• [TEXT EXCERPT]:
=-=-=

Statewide partnership with RDCs is a big win for local businesses
Ben Raphael was a builder in Monkton, Vermont who carved out a niche for himself as an expert woodworker. By 2016, he’d established his current business, Wooden Hammer, crafting sustainable, high-quality custom cabinetry and woodwork.
Ben began his business in his basement, then built what he thought was his “forever shop” on his property next to his house. But he outgrew the space and purchased the shuttered town garage in 2019.
It was a shell of a building, and Ben renovated it by insulating walls and installing heating and electrical systems. Like any small business owner, he had to make choices. Some upgrades just weren’t in the budget.
“I really didn’t want to heat the building with fossil fuels, but going over options and costs, it became apparent that I couldn’t afford anything other than propane,” he said.

=-=-=

• [EXERCISE TASKS]:
1. Turn the paragraph of the article about Wooden Hammer that begins "Ben began his business in his basement" into a short bulleted list that keeps its main facts.
2. Please pick up the article about Wooden Hammer after its final sentence and carry it forward.
The lines after this article about Wooden Hammer play no part in the work.

• [SUPPLIED MATERIAL]:
=-=-=

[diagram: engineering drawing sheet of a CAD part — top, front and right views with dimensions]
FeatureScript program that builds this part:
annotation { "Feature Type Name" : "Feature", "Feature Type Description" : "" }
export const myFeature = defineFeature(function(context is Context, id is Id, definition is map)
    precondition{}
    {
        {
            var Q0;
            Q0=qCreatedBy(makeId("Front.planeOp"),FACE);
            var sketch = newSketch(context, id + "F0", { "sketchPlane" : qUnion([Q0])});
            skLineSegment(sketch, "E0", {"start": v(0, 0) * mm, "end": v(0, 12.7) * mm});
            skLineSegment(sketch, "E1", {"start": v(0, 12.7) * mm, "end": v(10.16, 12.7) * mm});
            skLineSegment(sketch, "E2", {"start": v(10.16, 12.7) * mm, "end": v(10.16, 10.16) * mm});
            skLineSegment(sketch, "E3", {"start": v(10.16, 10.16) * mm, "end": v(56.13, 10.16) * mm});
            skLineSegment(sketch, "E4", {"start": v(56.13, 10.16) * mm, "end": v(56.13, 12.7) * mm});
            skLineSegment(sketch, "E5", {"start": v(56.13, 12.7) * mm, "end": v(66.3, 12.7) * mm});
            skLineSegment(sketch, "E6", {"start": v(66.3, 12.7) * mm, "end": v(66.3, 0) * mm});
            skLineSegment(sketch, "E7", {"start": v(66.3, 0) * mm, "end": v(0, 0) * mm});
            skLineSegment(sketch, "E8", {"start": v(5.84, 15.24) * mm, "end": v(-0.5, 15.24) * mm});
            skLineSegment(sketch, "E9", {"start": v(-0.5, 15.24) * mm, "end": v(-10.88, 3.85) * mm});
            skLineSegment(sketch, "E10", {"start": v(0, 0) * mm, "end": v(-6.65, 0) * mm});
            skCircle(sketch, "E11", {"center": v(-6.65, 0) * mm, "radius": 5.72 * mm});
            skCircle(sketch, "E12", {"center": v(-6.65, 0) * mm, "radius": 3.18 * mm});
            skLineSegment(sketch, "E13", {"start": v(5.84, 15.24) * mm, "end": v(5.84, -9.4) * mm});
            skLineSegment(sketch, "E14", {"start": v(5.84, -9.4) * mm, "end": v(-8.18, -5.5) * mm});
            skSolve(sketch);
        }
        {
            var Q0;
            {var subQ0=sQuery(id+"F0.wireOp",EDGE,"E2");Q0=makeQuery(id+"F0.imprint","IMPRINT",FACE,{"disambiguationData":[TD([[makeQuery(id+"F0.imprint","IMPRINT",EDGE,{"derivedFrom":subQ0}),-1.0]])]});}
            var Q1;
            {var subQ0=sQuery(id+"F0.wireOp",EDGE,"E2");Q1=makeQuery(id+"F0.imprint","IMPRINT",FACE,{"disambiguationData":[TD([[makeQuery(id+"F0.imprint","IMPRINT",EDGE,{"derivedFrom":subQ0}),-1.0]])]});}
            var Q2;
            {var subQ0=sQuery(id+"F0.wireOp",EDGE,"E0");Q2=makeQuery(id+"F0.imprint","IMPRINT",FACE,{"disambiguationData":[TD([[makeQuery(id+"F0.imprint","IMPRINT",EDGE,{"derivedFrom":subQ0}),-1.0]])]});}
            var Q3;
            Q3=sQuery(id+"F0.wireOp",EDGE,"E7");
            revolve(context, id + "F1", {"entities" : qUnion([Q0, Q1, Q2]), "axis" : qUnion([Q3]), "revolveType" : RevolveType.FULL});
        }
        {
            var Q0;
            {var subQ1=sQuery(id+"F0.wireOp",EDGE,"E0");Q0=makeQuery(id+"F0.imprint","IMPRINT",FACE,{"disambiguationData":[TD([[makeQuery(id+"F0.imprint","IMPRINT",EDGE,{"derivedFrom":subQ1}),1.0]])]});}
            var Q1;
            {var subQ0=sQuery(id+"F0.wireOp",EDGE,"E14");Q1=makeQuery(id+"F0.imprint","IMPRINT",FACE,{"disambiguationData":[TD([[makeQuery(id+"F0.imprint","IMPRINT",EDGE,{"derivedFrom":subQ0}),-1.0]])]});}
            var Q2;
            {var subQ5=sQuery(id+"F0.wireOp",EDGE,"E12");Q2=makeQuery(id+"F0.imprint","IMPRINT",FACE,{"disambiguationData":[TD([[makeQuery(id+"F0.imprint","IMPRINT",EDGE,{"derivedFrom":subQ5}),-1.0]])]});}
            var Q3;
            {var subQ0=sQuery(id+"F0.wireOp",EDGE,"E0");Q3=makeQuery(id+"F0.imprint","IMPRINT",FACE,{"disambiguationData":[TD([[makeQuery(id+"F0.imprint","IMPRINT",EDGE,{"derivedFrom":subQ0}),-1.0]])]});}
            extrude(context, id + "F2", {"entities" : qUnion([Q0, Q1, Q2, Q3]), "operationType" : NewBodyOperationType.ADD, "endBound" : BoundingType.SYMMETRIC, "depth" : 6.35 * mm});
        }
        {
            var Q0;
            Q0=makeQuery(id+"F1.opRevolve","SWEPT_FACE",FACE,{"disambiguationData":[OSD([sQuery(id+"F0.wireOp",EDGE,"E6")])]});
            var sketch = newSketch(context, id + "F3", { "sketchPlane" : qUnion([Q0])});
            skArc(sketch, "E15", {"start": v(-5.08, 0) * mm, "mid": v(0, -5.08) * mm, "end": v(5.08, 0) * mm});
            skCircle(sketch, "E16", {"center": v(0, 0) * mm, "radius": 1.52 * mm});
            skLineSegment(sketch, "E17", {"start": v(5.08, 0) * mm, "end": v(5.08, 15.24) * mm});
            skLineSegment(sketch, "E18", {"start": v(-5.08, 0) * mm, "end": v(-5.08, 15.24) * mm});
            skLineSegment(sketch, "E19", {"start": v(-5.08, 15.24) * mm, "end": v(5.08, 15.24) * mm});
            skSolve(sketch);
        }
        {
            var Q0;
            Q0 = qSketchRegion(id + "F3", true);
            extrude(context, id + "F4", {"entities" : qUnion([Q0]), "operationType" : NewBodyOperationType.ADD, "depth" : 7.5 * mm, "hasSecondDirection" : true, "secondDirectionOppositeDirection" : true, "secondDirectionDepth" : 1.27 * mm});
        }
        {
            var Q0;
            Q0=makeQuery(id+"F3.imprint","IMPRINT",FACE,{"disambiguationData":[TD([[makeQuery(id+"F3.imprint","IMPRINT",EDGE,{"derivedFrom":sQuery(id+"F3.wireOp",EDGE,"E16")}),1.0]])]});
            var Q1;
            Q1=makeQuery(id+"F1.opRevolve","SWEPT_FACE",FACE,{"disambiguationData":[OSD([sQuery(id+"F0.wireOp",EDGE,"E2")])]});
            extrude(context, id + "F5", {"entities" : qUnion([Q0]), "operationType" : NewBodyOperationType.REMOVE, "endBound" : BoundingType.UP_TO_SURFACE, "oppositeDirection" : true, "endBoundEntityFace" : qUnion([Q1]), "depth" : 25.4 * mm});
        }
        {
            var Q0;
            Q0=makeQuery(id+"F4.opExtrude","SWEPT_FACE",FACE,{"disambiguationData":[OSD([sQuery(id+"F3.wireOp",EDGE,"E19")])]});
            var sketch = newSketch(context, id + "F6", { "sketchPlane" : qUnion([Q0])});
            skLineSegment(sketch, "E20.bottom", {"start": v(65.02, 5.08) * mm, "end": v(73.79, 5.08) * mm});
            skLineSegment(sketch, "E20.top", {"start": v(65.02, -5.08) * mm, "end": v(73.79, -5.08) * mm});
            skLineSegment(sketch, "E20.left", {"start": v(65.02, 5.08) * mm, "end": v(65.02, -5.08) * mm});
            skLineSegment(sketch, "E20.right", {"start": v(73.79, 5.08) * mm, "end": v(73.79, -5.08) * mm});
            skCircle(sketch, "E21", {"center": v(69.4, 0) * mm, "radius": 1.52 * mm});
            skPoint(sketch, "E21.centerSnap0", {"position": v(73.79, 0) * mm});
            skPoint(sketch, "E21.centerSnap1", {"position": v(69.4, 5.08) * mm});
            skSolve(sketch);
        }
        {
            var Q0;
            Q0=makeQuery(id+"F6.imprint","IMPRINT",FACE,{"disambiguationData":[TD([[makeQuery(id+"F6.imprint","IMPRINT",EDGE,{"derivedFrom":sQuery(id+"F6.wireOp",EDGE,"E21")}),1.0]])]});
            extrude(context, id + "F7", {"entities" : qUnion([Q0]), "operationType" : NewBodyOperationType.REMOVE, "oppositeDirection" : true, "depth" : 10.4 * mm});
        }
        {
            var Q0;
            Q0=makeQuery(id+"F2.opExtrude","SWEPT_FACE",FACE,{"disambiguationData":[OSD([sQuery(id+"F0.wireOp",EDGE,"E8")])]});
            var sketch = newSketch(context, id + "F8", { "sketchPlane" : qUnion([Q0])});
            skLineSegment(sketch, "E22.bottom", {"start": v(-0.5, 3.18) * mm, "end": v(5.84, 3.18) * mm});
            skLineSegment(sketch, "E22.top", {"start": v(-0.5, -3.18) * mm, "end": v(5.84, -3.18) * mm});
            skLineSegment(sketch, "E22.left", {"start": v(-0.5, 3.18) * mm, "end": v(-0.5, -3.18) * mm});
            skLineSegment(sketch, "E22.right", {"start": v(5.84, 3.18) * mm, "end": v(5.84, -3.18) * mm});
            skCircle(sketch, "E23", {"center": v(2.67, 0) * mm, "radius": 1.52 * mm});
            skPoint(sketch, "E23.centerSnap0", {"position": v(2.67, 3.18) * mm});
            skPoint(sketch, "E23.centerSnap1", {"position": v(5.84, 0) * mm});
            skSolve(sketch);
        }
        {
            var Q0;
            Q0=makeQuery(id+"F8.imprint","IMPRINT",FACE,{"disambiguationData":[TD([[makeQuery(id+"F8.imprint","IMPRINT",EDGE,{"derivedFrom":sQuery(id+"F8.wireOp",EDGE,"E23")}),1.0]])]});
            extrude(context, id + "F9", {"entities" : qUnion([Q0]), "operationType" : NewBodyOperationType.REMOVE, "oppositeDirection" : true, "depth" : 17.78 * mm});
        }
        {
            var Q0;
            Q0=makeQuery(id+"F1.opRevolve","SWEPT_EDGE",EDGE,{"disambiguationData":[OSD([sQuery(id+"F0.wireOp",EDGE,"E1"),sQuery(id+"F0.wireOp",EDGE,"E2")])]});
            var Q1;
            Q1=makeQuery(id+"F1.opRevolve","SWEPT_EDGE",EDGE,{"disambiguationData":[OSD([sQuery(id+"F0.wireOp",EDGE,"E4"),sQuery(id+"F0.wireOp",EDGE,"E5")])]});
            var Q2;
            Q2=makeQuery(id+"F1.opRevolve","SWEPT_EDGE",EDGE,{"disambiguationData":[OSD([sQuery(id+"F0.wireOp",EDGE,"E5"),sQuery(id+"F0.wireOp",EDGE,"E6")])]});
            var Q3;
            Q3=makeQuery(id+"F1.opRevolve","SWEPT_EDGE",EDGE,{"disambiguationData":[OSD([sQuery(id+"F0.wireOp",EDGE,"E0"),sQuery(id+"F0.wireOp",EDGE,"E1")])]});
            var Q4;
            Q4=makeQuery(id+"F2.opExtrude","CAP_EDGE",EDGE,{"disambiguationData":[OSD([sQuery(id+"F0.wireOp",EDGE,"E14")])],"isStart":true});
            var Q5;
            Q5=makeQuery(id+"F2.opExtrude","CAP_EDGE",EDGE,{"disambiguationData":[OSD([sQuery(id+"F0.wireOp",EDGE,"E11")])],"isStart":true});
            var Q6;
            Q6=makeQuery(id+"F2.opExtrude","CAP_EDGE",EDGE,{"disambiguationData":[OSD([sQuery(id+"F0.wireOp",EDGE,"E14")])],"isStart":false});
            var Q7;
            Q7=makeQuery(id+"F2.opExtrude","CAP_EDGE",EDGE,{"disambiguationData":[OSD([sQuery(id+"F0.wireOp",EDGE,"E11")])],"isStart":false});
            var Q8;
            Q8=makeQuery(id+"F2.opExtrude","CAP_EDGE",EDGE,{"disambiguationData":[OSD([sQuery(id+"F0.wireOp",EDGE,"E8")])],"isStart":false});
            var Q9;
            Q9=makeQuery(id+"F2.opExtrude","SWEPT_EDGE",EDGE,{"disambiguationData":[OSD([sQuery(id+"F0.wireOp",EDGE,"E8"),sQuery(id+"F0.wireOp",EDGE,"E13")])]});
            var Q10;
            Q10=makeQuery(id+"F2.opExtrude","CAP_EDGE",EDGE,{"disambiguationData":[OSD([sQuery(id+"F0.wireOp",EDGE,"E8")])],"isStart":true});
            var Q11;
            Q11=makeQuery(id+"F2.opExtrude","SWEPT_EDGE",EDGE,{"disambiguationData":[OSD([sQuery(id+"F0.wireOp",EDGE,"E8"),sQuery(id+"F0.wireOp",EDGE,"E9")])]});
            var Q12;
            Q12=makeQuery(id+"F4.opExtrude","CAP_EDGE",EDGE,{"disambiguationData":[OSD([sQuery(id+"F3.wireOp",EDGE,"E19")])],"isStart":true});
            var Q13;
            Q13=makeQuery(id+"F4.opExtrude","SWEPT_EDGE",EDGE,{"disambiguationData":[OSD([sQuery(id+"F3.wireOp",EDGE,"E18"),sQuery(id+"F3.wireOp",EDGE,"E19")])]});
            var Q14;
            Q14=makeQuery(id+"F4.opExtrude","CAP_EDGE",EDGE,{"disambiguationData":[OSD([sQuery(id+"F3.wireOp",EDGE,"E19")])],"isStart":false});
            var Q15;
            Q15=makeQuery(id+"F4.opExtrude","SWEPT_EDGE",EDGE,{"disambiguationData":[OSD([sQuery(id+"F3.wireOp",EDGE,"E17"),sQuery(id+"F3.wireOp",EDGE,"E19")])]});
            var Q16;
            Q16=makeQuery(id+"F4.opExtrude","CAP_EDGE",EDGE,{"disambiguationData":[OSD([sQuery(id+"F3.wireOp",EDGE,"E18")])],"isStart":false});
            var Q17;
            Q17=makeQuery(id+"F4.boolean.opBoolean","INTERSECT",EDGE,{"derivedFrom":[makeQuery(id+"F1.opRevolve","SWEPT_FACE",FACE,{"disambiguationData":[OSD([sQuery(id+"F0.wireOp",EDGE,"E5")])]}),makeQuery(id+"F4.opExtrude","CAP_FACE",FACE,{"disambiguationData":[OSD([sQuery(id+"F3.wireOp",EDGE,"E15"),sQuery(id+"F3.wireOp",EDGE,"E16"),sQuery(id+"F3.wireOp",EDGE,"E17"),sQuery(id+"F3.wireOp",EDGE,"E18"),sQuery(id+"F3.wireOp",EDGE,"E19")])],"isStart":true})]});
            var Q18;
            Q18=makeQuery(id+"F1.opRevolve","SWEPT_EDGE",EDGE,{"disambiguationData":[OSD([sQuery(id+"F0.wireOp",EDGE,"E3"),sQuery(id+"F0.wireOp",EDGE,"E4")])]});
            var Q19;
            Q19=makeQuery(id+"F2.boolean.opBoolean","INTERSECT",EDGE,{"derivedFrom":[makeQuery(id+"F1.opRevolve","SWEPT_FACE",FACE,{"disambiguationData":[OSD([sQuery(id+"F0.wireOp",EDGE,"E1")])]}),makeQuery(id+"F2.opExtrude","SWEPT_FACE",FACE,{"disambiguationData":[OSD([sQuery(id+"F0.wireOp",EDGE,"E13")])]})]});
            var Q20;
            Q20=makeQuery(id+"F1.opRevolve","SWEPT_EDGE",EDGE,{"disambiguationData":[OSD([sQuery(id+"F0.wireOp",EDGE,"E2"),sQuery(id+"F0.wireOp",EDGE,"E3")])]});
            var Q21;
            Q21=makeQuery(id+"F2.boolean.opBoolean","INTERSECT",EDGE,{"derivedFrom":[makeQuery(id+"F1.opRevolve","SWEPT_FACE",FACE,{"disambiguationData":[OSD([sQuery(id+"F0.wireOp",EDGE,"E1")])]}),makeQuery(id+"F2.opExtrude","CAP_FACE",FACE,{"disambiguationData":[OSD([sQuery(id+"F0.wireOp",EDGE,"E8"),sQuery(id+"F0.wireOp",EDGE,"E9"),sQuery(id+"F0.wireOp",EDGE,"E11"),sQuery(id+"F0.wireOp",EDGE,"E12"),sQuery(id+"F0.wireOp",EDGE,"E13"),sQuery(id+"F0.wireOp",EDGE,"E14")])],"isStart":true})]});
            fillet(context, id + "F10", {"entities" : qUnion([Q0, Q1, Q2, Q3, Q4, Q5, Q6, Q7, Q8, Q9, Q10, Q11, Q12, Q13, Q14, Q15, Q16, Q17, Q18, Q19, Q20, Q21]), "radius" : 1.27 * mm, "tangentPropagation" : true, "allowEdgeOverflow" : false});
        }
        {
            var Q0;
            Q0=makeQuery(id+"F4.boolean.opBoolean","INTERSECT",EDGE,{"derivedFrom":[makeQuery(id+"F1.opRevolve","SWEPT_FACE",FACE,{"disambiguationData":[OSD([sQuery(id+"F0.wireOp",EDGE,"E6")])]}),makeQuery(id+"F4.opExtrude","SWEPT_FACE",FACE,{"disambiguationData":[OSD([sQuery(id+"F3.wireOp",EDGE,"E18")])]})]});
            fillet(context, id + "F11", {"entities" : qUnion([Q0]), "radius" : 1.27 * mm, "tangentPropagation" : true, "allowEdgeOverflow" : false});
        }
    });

=-=-=

• [OUTPUTS FOR THE TASKS]:
1.
- Ben started the business in his basement.
- He then built a shop on his property next to his house, which he thought would be his "forever shop."
- He outgrew that space.
- In 2019 he bought the shuttered town garage.

2.
Going with a less efficient heating system was a tough decision for Ben, but one that he had to make to keep his business viable. Fortunately, as he continued to grow, he saw an opportunity to make the switch to a more efficient heating and cooling system—a move that would lower his monthly energy bills, reduce his carbon footprint, and support his business values.
The opportunity? A significant rebate to help him lower his operational costs during COVID-19, made possible through a unique partnership between Efficiency Vermont and the state’s Regional Development Corporations (RDCs).
There are twelve RDCs in Vermont that give guidance and facilitate resources for small and medium-sized businesses. Each acts a vital lifeline to thousands of businesses in their region.
“Our assistance to businesses takes a lot of different forms,” said Fred Kenney, Executive Director of the Addison County Economic Development Corporation (ACEDC) and Board President of the RDCs of Vermont. “It can be one-on-one mentoring or advising, or it can be business education, webinars, and seminars. It can be connecting businesses to resources and banks or providing specific support for different sectors.”
Ben relied on the ACEDC to help develop Wooden Hammer’s business plan and financial documentation to obtain the construction loan to buy his building.
“I’ve obtained so much help from the ACEDC. I would not be where I am today if I did not receive assistance from them,” said Ben.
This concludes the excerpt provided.